▶ PROBLEMS TO WORK ON:
[A] Rewrite the paragraph in the modular reduction excerpt that begins "Listing 6 describes the function" as a short bulleted list, keeping its main facts.
[B] From the modular reduction excerpt, reproduce the stretch from "void mod_reduction(ulong *ct, ulong" through "< 2*nwords; ++i)".

With the reduced ct, we next do the modular exponentiation to get the result this subroutine was meant to obtain, ptp.

### Listing 5. The mod_reduction Routine

void mod_reduction(ulong *ct, ulong *p, ulong *dphip, int nwords, ulong *ptp)
{
int i;

// nwords as passed is the length of p. (rather than n)
// we are going to do a modmul, with a shifted p as the modulus
// init_maa is initializing MAWS with the correct modulus size.
init_maa(nwords*64);

// reducing ct mod p by doing the modmul ct * 2^(nwords*32) mod (p * (2^(nword*32))
for (i = 0; i < 2*nwords; ++i)
maa_aw[i] = ct[i];
// load b with 2^(nwords*32) which is simply a bit set
maa_bw[nwords] = 1;
// load modulus with p*2^(nwords*32) which is simply a load shifted by nwords.
for (i = 0; i < nwords; ++i)
maa_modw[i + nwords] = p[i];

// this multiply gives us the reduction in ct and
// the answer in maa_resw shifted by nwords.
MACT = 0x05;      // mod multiply and start
while (MACT & 1)  // wait for the multiply to finish
;
// load registers to do ct^dphip mod p
// notice that we are coping the shifted result of maa_resw to maa_aw.
for (i = 0; i < nwords; ++i)
{
maa_aw[i] = maa_resw[nwords + i];
maa_bw[i] = 0;
maa_expw[i] = dphip[i];
maa_modw[i] = p[i];
}
maa_b[0] = 1;      // the b reg is always 1 for modexp
MAWS = 32*nwords;  // the most important step is setting MAWS to the correct size

MACT = 0x1;        // mod exp and start
while (MACT & 1)
;
// copy our result to the ptp argument.
for (i = 0; i < nwords; ++i)
ptp[i] = maa_resw[i];
}
Listing 6 describes the function that puts everything together. We are going to compute the equation ct = (c1 + m1(c2 - c1)) mod n if c2 is larger than c1 or ct = (c2 + m2(c1 - c2)) mod n otherwise. It starts off with the subtraction. Notice we are using n as our modulus, and we will be at the full key length for the multiply and add. After the subtraction, we move the result from maa_resw to maa_aw, and copy our multiplier, m1 or m2, our argument c into maa_bw, and start the modular multiply. In the last step, we copy the result of the multiply from maa_resw to maa_aw, and copy c1 or c2, our argument b, into maa_bw and do the modular addition. When it is done, our plain text is in maa_resw.

▶ DATA SEGMENT:

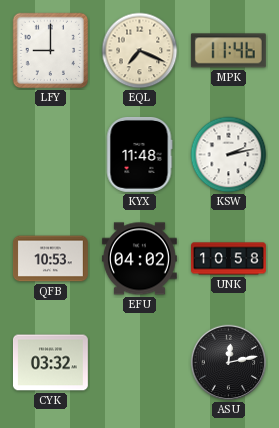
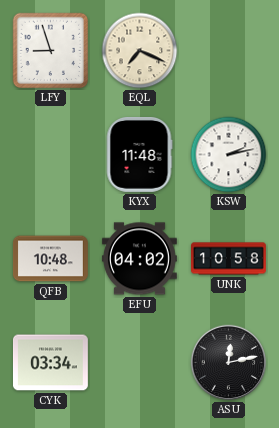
LFY: 9:00 -> 8:57
MPK: 11:46 -> none
QFB: 10:53 -> 10:48
CYK: 03:32 -> 03:34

▶ THE REPLIES:
[A]
- Listing 6 is the function that combines all the steps.
- It computes ct = (c1 + m1(c2 - c1)) mod n when c2 is larger than c1. Otherwise it computes ct = (c2 + m2(c1 - c2)) mod n.
- The subtraction comes first. It uses n as the modulus and the full key length, which the multiply and add also use.
- The subtraction result moves from maa_resw to maa_aw. The multiplier (m1 or m2, argument c) goes into maa_bw, and the modular multiply starts.
- The multiply result moves from maa_resw to maa_aw. Then c1 or c2 (argument b) goes into maa_bw, and the modular addition runs.
- When it finishes, the plain text is in maa_resw.

[B]
void mod_reduction(ulong *ct, ulong *p, ulong *dphip, int nwords, ulong *ptp)
{
int i;

// nwords as passed is the length of p. (rather than n)
// we are going to do a modmul, with a shifted p as the modulus
// init_maa is initializing MAWS with the correct modulus size.
init_maa(nwords*64);

// reducing ct mod p by doing the modmul ct * 2^(nwords*32) mod (p * (2^(nword*32))
for (i = 0; i < 2*nwords; ++i)